O que se pede:
Com base no artigo sobre performance e homoafetividade em João Gilberto Noll, responda às perguntas a seguir.
1. Quais são os dois romances de Noll examinados no artigo e em que anos foram publicados?
2. Em que época Noll começou a publicar?
3. Que pergunta o crítico Denílson Lopes formula, segundo o artigo?
====== Trecho do documento ======
Performance e homoafetividade em dois romances de João Gilberto Noll[1]
Paloma Vidal | Universidade de Brasília
Abstract:
This article talks about the relationship between performance and homo-affectivity in two recent books by Brazilian author João Gilberto Noll. Berkeley em Bellagio (2002) and Lorde (2004) take place in globalized landscapes so that Noll can continue with his search for community, a trait which is relevant in his oeuvre. It is a way of fighting against the post-modern indifference which, as it homogenizes bodies and places, conjures up its conflicting heterogeneity. Putting literature and performance side by side, these narratives place the writer himself "on stage," facilitating the possibility of getting to know the Other within the homo-affectivity terrain.
I.
O escritor brasileiro João Gilberto Noll começou a publicar no início dos anos 80 e desde então vem se apropriando dos cenários desolados da pós-modernidade para neles abrir espaço para “uma certa pulsão por um ethos, onde as coisas estão ainda no seu estado selvagem, no seu estado quase que desgovernado” (Noll, “A literatura é muito perigosa”), pulsão capaz de definir novas formas de vida, de convivência e de circulação num mundo órfão. “O que fazer, no dia-a-dia, depois da morte do pai?” (Lopes 207), pergunta o crítico Denílson Lopes. A pergunta é central na narrativa de Noll. Nela, pais, mentores, acompanhantes, seres que deveriam amparar, não amparam, desaparecendo no mundo ou morrendo prematuramente. Nesse estado de precariedade, em que as figuras paternas se rarefazem assim como os contornos nacionais, surgirá um desejo de fusão, de comunhão e de comunidade que indicará novos campos da afetividade a serem explorados.
====== Dados para análise ======
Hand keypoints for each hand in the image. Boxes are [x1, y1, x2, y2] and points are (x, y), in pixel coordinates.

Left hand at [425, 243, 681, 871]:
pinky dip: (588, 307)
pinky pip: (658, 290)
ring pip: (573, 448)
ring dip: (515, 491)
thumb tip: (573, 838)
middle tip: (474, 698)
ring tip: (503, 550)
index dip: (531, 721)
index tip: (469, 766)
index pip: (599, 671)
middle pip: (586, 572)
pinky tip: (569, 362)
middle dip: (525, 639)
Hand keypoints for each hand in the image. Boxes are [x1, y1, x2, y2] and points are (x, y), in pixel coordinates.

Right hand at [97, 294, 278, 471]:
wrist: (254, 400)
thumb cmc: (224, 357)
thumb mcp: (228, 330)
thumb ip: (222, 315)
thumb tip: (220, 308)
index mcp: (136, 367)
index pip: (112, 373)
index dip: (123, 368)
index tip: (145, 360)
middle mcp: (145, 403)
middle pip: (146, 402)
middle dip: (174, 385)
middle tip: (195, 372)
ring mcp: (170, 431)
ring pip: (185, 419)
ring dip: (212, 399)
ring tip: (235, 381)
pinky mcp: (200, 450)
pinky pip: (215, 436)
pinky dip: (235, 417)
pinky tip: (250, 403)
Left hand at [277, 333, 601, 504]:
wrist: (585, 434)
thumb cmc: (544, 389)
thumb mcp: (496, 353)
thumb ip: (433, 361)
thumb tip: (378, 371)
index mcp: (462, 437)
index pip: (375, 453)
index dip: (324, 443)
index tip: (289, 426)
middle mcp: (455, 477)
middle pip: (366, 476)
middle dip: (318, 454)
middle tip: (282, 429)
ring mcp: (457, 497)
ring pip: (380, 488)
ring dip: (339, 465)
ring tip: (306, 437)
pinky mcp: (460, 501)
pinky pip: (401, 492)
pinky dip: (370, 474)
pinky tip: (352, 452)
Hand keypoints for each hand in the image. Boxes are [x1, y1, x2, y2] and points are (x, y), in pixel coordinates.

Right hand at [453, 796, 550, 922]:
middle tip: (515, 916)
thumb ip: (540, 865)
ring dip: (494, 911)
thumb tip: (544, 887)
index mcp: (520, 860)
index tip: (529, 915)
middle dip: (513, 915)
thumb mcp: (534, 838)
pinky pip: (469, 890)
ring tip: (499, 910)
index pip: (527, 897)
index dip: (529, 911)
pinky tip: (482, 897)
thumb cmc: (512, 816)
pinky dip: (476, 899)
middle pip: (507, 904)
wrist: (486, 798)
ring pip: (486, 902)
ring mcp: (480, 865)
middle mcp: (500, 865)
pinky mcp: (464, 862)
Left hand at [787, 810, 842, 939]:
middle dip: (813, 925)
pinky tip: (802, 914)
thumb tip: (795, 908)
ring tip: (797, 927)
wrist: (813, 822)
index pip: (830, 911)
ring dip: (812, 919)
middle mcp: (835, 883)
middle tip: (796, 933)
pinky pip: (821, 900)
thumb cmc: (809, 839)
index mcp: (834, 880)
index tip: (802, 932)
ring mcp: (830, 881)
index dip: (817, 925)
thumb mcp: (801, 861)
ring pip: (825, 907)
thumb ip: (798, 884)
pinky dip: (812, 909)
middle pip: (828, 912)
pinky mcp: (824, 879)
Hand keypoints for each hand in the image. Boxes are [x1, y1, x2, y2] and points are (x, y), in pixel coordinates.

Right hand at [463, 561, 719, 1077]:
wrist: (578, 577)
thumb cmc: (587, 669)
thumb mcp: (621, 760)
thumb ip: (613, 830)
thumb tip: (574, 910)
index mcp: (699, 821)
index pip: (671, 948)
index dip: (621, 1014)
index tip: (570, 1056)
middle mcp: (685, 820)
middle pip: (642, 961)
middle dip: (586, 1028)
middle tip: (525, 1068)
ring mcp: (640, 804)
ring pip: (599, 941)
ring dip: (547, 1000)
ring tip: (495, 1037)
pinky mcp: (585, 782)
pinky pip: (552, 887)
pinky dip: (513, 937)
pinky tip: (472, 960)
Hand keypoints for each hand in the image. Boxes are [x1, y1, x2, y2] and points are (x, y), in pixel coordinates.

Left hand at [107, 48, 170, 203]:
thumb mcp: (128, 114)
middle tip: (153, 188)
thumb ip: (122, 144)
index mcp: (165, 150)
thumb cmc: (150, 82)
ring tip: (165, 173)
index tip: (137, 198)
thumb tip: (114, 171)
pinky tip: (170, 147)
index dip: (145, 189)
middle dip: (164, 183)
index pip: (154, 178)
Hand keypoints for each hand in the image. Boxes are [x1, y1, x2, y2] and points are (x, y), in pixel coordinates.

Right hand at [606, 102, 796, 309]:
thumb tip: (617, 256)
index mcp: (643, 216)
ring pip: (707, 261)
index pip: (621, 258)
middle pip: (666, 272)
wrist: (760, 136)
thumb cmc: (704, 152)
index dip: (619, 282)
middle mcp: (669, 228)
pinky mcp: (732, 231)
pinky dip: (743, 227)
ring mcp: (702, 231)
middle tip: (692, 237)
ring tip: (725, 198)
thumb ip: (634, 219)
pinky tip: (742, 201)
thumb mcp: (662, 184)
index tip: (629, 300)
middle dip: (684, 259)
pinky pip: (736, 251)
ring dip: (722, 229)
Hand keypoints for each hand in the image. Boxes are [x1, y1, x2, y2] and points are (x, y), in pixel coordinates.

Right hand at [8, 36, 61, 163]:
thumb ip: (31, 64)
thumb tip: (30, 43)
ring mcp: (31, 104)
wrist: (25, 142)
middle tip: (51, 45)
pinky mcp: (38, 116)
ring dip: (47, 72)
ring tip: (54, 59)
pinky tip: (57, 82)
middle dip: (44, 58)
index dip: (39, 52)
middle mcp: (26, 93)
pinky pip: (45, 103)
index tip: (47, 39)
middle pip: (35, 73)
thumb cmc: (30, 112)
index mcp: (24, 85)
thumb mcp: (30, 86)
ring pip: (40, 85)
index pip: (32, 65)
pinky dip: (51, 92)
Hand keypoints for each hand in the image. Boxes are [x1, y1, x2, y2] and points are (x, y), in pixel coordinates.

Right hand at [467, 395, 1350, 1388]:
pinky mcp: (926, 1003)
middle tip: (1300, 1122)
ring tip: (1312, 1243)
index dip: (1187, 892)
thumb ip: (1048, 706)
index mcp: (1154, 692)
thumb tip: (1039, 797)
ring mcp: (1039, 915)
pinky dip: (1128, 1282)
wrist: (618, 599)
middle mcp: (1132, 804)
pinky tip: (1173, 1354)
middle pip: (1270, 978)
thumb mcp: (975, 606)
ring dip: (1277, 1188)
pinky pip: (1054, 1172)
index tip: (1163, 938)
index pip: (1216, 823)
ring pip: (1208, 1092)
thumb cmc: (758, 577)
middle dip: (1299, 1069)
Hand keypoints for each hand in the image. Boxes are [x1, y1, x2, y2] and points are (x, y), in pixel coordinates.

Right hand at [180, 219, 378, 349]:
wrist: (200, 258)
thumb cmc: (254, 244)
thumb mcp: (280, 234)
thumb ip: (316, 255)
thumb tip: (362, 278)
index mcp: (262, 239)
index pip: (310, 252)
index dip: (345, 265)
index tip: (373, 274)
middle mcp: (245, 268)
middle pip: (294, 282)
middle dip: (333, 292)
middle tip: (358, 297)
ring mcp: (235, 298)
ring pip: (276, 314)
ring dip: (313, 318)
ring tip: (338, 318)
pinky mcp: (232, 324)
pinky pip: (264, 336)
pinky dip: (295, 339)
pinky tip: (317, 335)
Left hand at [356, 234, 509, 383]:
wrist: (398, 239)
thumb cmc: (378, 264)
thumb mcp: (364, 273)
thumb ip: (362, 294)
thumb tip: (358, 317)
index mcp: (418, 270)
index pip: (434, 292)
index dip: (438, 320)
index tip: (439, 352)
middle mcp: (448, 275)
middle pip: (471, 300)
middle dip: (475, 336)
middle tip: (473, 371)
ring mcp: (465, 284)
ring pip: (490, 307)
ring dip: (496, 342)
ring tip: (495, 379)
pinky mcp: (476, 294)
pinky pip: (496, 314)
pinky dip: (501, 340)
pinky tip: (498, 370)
======
Tarefa concluída:
1. Berkeley em Bellagio, de 2002, e Lorde, de 2004.
2. No início dos anos 80.
3. "O que fazer, no dia-a-dia, depois da morte do pai?"